2. Acceleration was never a problem in that car, as it had none. I coined the metric of “advancement” to describe how rapidly the car would move you about the roadways. When attempting to drive as quickly as possible, you would find, at any given point in time, that you were, in fact, somewhat farther down the road than you had been at any previous point in time. You had undeniably “advanced” your position in space, so by that measure, it had to be accepted that the car was “in motion”. Anyone actually concerned with how much time it took to realize useful gains in distance travelled, need not apply.

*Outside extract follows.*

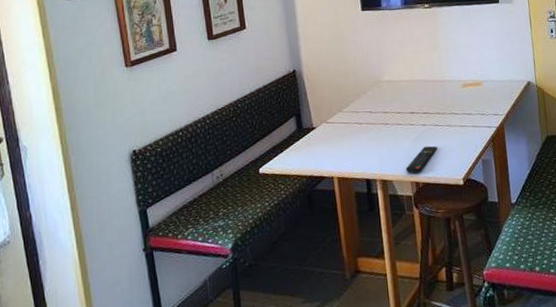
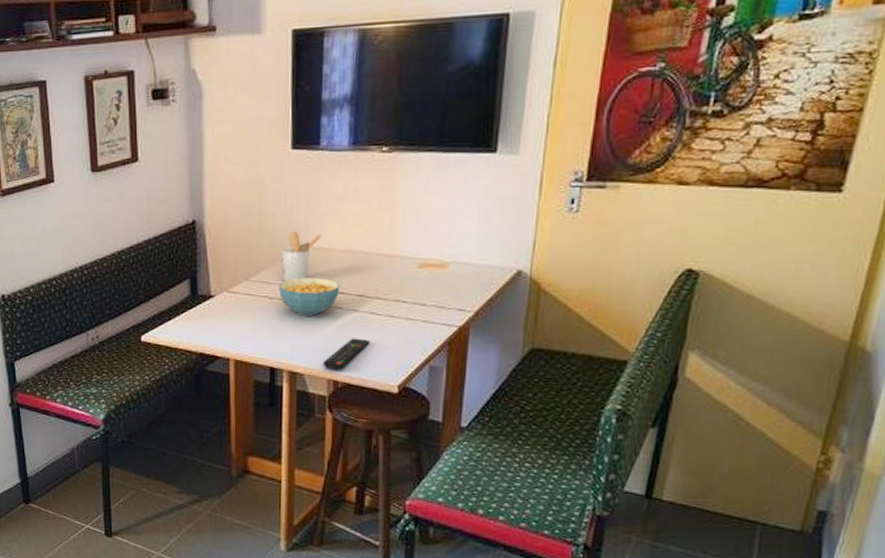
utensil holder: none [364,69,392,109] -> present [282,230,322,282]
cereal bowl: none [364,103,410,134] -> present [278,277,340,316]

3. Electrical switchgear/componentry was everything they had been hyped up to be: Crap. I recall that alternator replacement was a regular maintenance item, on a schedule similar to that of checking the (tyre?) pressures, and cleaning the ashtray. Also, Peugeot apparently didn’t believe in the punitive practice of placing switch “blanks”, reminding you where the controls of options you did not pay for, might have been. They went ahead and installed every possible one during construction, leaving future drivers to discover what, if any, effect the various and sundry knobs and switches would have. Plenty of time was afforded this discovery, however, see item (2), above.
In all, a very pleasant car to drive (Oh! Except in winter… Miserable heater.) No doubt its performance helped shape American’s love affair with diesel passenger cars for years to come…
Hi Everyone,
I am from Canada, and I have a mint 76′ 504 Diesel Wagon. I am getting a lot of chatter from the vacuum pump and I need to have it replaced. Does anyone know where I can order a new (or used) vacuum pump? I have had absolutely no luck in North America.
Trapezoidal lights, or a double set of rounds? I am reminded that in the UK, British Leyland offered the ill-fated Princess with both.